ABOUT THIS TASK:
Repeat all of the records word for word, but skip any picture.

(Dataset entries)

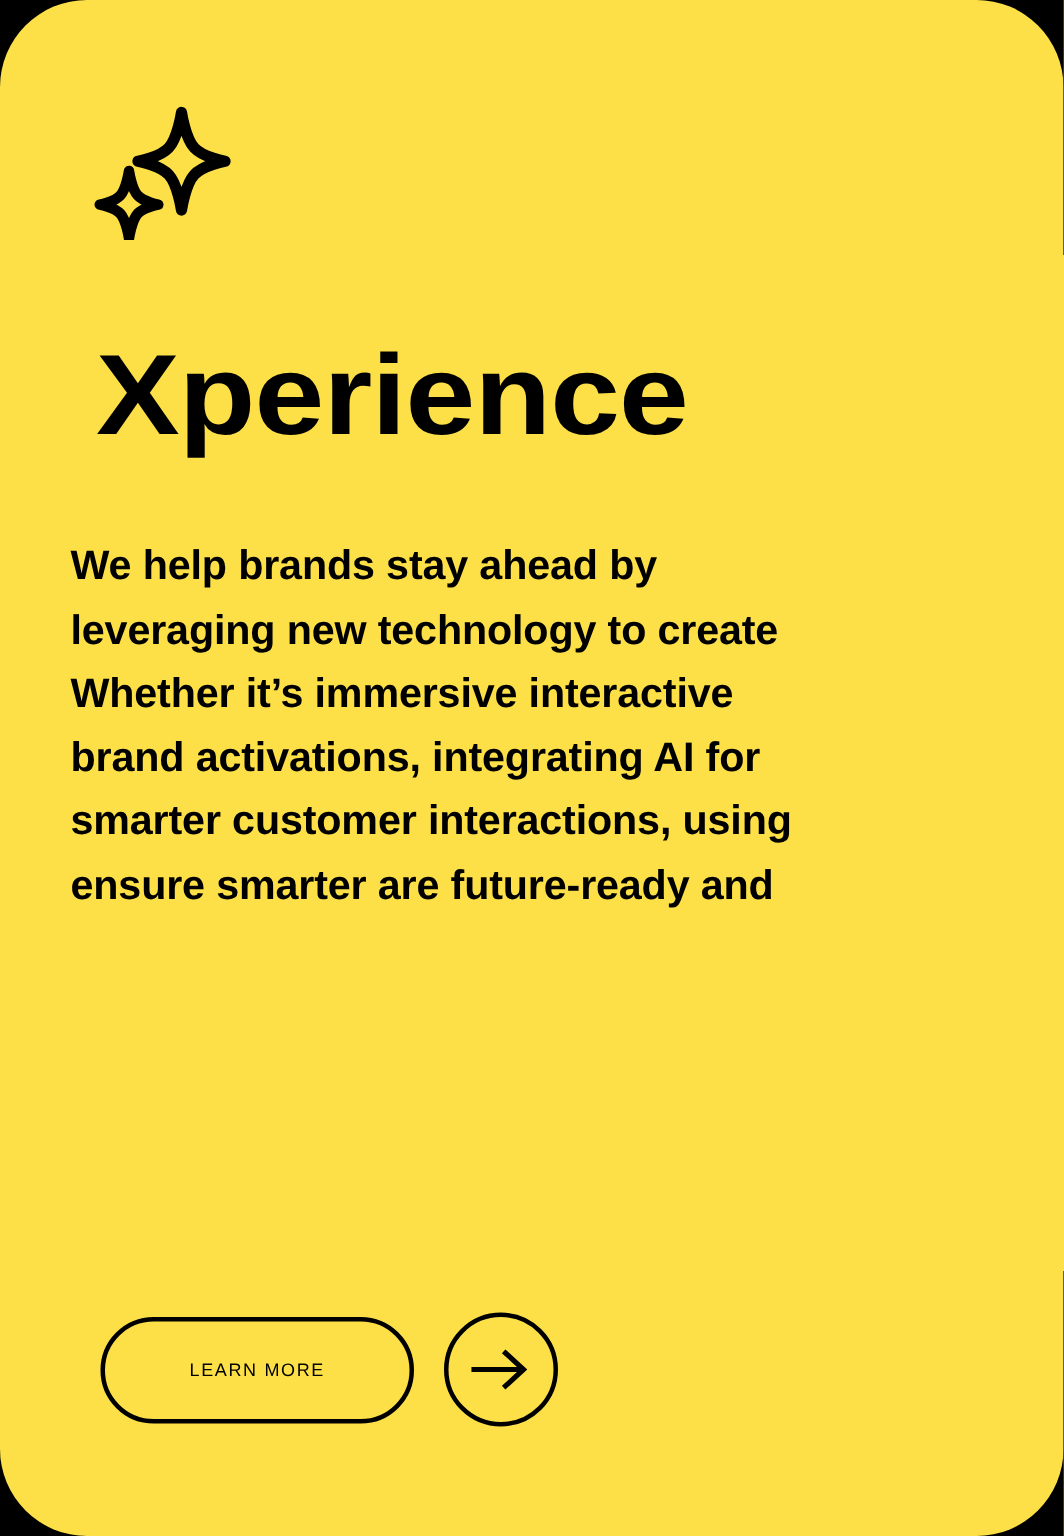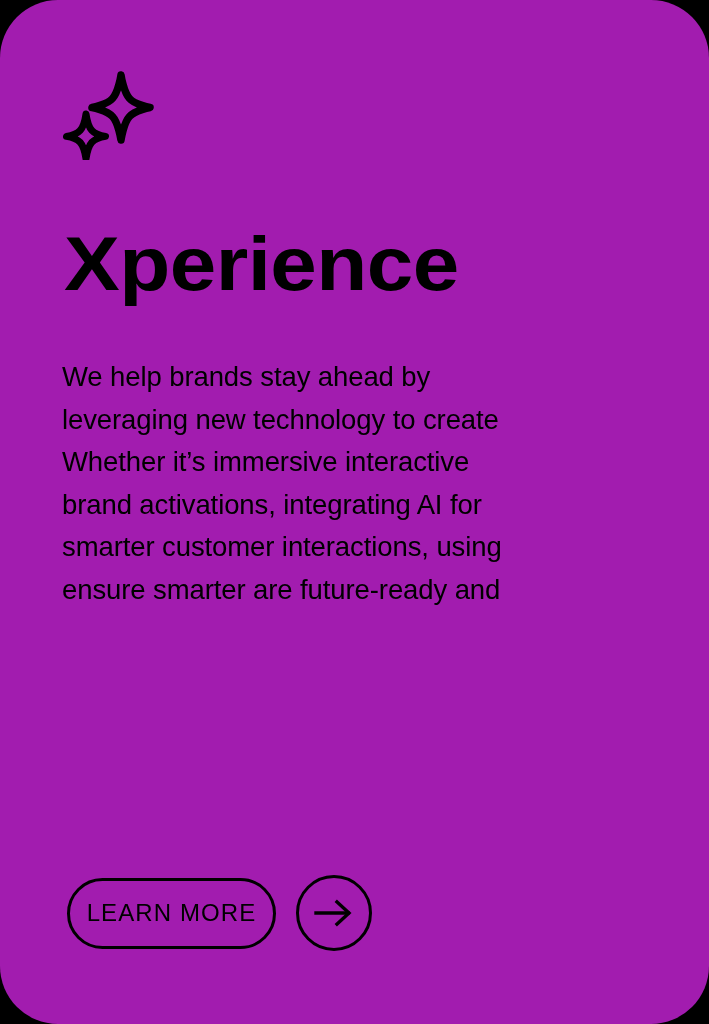--- a/index.html
+++ b/index.html
@@ -14,21 +14,21 @@
 
   body {
     font-family: "Liberation Sans", "DejaVu Sans", sans-serif;
     -webkit-font-smoothing: antialiased;
   }
 
   .card {
     position: relative;
     width: 709px;
     height: 1024px;
-    background: #a21caf;
+    background: #fde047;
     border-radius: 58px;
     overflow: hidden;
   }
 
   
   .icon-wrap {
     position: absolute;
     left: 62px;
     top: 68px;
     width: 92px;
@@ -47,26 +47,26 @@
     letter-spacing: -0.5px;
     color: #000000;
     transform: scaleX(1.10);
     transform-origin: left center;
     white-space: nowrap;
   }
 
   
   .body-copy {
     position: absolute;
-    left: 62px;
+    left: 47px;
     top: 356px;
     width: 562px;
     font-size: 27.5px;
     line-height: 42.5px;
-    font-weight: 400;
+    font-weight: 700;
     letter-spacing: -0.1px;
     color: #000000;
   }
   .body-copy .line { display: block; white-space: nowrap; }
 
   
   .actions {
     position: absolute;
     left: 67px;
     top: 875px;
@@ -76,21 +76,21 @@
   }
 
   .learn-more {
     width: 209px;
     height: 71px;
     border: 3px solid #000000;
     border-radius: 36px;
     background: transparent;
     color: #000000;
     font-family: "Liberation Sans", "DejaVu Sans", sans-serif;
-    font-size: 24px;
+    font-size: 12px;
     font-weight: 500;
     letter-spacing: 1.1px;
     display: flex;
     align-items: center;
     justify-content: center;
     cursor: pointer;
   }
 
   .arrow-btn {
     width: 76px;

COMPLETED EXERCISE:
--- a/index.html
+++ b/index.html
@@ -14,21 +14,21 @@
 
   body {
     font-family: "Liberation Sans", "DejaVu Sans", sans-serif;
     -webkit-font-smoothing: antialiased;
   }
 
   .card {
     position: relative;
     width: 709px;
     height: 1024px;
-    background: #a21caf;
+    background: #fde047;
     border-radius: 58px;
     overflow: hidden;
   }
 
   
   .icon-wrap {
     position: absolute;
     left: 62px;
     top: 68px;
     width: 92px;
@@ -47,26 +47,26 @@
     letter-spacing: -0.5px;
     color: #000000;
     transform: scaleX(1.10);
     transform-origin: left center;
     white-space: nowrap;
   }
 
   
   .body-copy {
     position: absolute;
-    left: 62px;
+    left: 47px;
     top: 356px;
     width: 562px;
     font-size: 27.5px;
     line-height: 42.5px;
-    font-weight: 400;
+    font-weight: 700;
     letter-spacing: -0.1px;
     color: #000000;
   }
   .body-copy .line { display: block; white-space: nowrap; }
 
   
   .actions {
     position: absolute;
     left: 67px;
     top: 875px;
@@ -76,21 +76,21 @@
   }
 
   .learn-more {
     width: 209px;
     height: 71px;
     border: 3px solid #000000;
     border-radius: 36px;
     background: transparent;
     color: #000000;
     font-family: "Liberation Sans", "DejaVu Sans", sans-serif;
-    font-size: 24px;
+    font-size: 12px;
     font-weight: 500;
     letter-spacing: 1.1px;
     display: flex;
     align-items: center;
     justify-content: center;
     cursor: pointer;
   }
 
   .arrow-btn {
     width: 76px;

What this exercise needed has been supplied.